__TEXTO FORNECIDO__.
=====
Exposição | Anabela Canas mostra série de desenhos feitos para Macau

[dropcap style≠’circle’]S[/dropcap]ão dois anos de ilustrações de Anabela Canas que têm a sua exibição marcada para a próxima quarta-feira, na Galeria da Livraria Portuguesa. A acompanhar o evento está o lançamento do álbum que acompanha as imagens com pequenos trechos dos textos que escreveu para a secção do HM,  “De tudo e de nada”

“Iluminação Artificial” é a exposição de Anabela Canas que vai ser inaugurada esta quarta-feira na Galeria da Livraria Portuguesa.

A mostra reúne um conjunto de desenhos que ainda estão a ser seleccionados. “É um conjunto impreciso”, afirma a artista, e sai de uma escolha entre os 78 trabalhos que produziu para a rubrica do HM, “De tudo e de nada”.

“Gostaria de os expor todos porque todos fazem sentido, mas há um limite de visibilidade, de elegância e de clareza na galeria que tem de ser respeitado e vou tentar encontrar um limite razoável, sendo que o critério é sempre a escolha dos trabalhos que, considero, mais conseguidos”, conta.
=====
__REGISTOS DE DADOS__.
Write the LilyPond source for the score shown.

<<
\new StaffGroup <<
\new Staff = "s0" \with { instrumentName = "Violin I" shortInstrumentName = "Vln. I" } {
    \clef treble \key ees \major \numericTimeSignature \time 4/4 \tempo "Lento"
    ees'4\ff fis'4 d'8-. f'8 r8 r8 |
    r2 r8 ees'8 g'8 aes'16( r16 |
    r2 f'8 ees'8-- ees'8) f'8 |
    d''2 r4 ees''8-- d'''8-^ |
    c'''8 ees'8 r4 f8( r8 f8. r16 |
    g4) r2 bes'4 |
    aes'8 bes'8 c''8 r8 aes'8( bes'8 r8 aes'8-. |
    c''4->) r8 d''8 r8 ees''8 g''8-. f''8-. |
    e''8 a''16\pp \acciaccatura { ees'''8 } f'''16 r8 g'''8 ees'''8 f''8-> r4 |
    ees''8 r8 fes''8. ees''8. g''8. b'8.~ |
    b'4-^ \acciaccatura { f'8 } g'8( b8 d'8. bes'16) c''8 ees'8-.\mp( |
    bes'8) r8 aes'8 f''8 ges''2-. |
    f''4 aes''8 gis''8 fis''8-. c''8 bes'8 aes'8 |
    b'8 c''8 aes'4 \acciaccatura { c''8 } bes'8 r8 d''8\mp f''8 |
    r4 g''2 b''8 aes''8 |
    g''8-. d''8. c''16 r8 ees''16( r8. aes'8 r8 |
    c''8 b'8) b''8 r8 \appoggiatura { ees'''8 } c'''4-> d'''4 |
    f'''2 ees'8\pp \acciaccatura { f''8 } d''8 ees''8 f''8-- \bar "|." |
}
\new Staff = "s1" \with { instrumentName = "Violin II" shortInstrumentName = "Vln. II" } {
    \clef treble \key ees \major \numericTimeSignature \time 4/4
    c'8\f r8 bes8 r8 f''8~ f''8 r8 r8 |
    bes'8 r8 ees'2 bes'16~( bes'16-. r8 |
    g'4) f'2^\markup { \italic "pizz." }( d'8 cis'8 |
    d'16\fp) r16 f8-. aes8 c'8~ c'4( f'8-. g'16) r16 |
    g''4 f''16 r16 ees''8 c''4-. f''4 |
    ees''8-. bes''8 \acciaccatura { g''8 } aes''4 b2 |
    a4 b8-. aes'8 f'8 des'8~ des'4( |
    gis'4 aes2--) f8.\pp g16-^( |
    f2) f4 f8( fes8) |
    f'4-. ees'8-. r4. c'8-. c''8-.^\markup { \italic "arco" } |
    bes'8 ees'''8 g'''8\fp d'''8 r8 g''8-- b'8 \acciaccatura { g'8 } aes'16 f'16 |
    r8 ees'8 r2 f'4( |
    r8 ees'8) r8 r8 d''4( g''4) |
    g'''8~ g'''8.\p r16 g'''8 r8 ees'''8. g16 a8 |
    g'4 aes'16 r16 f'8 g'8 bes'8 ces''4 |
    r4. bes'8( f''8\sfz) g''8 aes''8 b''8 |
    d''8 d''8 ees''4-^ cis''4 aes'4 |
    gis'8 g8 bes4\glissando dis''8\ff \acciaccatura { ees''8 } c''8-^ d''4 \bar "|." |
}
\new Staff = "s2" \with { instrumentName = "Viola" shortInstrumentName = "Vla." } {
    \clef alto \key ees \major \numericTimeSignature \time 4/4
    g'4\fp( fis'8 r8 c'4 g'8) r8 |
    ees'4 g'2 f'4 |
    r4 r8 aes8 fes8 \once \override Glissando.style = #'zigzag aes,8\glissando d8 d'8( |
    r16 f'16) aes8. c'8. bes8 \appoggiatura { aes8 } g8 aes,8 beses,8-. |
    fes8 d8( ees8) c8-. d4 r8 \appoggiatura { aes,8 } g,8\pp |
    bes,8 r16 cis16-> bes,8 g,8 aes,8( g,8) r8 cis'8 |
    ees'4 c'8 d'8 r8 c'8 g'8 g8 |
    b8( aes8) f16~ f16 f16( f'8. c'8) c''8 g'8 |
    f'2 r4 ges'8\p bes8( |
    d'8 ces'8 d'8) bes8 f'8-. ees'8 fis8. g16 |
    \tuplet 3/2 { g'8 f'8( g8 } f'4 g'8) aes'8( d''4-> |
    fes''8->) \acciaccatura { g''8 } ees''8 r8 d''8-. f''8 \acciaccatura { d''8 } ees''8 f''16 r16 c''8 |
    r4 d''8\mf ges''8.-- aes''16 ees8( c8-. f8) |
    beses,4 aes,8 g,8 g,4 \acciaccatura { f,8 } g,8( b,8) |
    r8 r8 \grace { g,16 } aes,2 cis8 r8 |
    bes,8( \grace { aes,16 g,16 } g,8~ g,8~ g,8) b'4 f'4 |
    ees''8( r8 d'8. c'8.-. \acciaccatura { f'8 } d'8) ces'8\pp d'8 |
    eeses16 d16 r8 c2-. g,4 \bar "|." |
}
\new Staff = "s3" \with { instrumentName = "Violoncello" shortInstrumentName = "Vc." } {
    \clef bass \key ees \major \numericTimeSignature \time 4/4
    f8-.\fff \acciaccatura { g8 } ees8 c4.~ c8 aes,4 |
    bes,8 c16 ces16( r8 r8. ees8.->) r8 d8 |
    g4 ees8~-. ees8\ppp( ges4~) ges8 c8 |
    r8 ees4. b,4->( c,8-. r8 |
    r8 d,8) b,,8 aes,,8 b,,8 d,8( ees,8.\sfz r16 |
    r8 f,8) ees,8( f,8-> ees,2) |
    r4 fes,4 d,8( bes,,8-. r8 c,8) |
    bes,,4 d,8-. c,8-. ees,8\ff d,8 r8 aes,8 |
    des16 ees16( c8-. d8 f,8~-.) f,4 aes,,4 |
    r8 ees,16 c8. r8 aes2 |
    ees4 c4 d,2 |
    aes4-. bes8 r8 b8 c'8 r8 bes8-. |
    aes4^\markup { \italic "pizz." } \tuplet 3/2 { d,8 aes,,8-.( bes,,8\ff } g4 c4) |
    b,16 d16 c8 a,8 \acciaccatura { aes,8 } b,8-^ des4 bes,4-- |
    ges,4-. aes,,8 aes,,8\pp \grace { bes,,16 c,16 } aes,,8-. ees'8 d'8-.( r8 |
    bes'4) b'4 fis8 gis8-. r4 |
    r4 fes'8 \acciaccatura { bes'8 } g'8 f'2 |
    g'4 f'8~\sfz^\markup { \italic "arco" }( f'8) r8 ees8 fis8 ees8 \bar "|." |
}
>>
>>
=====
__TAREFAS E EXERCÍCIOS__.
a) Quantas linhas dos registos contêm a palavra “appoggiatura”? Responda só com o número.
b) Prossiga o texto sobre a exposição de desenhos de Anabela Canas a partir do ponto em que termina.

__RESPOSTAS ESCRITAS__.
a) 3

b)
Porém, não se trata de uma exposição de meros desenhos, são antes, ilustrações “por estarem ligados a um texto e terem um fim específico.” “São feitos de propósito e podem acrescentar mais às palavras ou dar origem a outros sentidos”, diz.

Por outro lado, a exposição só poderia acontecer no território. A explicação é simples: “foram feitos para Macau”.

Imagens legendadas

A mostra acompanha o primeiro livro da artista que é, de acordo com Anabela Canas, “um álbum” e não um catálogo da exposição porque tem fragmentos das crónicas. “São excertos muito curtos mas que tinham de existir pela ligação existente e que podem fugir para diferentes sentidos”.

Anabela Canas queria, nesta estreia, um objecto bonito capaz de guardar as imagens pelas quais, diz, “tem um grande carinho”. “Gosto dos meus desenhos e quando estão feitos olho para eles de um ponto de vista exterior, como se não fosse eu, e quando gosto sinto mesmo muito carinho”, contou. Por isso queria que fossem guardados como merecem. “Não queria que ficassem enterrados”.

A escolha de Macau para a estreia das palavras publicadas em livro  representa “um dilema enorme depois de 15 anos de ausência para arrumar bem as nostalgias”. Macau é agora uma segunda terra que faz com que o que está a acontecer “ainda faça mais sentido”.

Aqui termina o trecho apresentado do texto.